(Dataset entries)
****************
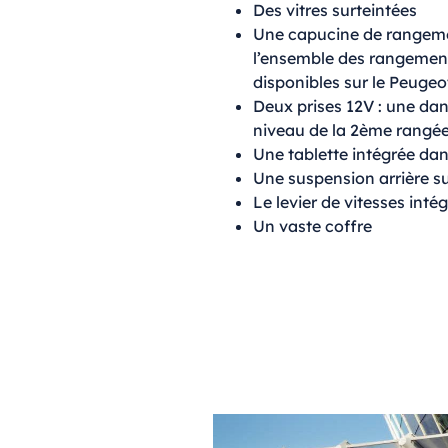
Des vitres surteintées
Une capucine de rangem
l’ensemble des rangeme
disponibles sur le Peuge
Deux prises 12V : une dan
niveau de la 2ème rangée
Une tablette intégrée da
Une suspension arrière s
Le levier de vitesses int
Un vaste coffre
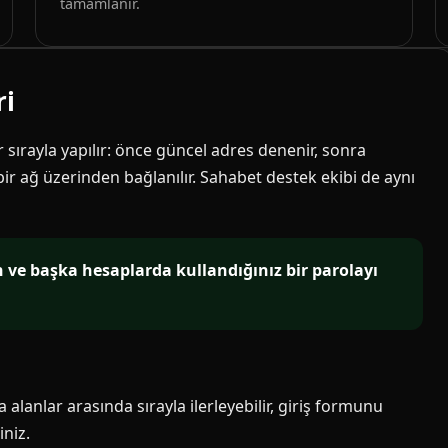
tamamlanır.
ri
ir sırayla yapılır: önce güncel adres denenir, sonra
 bir ağ üzerinden bağlanılır. Sahabet destek ekibi de aynı
in ve başka hesaplarda kullandığınız bir parolayı
alanlar arasında sırayla ilerleyebilir, giriş formunu
niz.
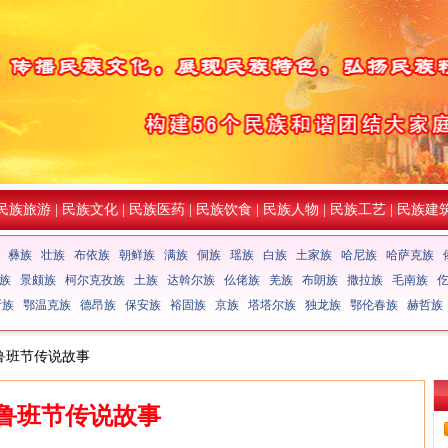
民族旅游
|
民族文化
|
民族医药
|
民族饮食
|
民族人物
|
民族工艺
|
民族建
彝族
壮族
布依族
朝鲜族
满族
侗族
瑶族
白族
土家族
哈尼族
哈萨克族
族
景颇族
柯尔克孜族
土族
达斡尔族
仫佬族
羌族
布朗族
撒拉族
毛南族
斯族
鄂温克族
德昂族
保安族
裕固族
京族
塔塔尔族
独龙族
鄂伦春族
赫哲族
 鲁班节传说故事
鲁班节传说故事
****************
**Aim of the exercise**
Report every line in the dataset entries above that contains the string "sırayla", counting only matches with the same case.

**Response to this exercise**
ir sırayla yapılır: önce güncel adres denenir, sonra
alanlar arasında sırayla ilerleyebilir, giriş formunu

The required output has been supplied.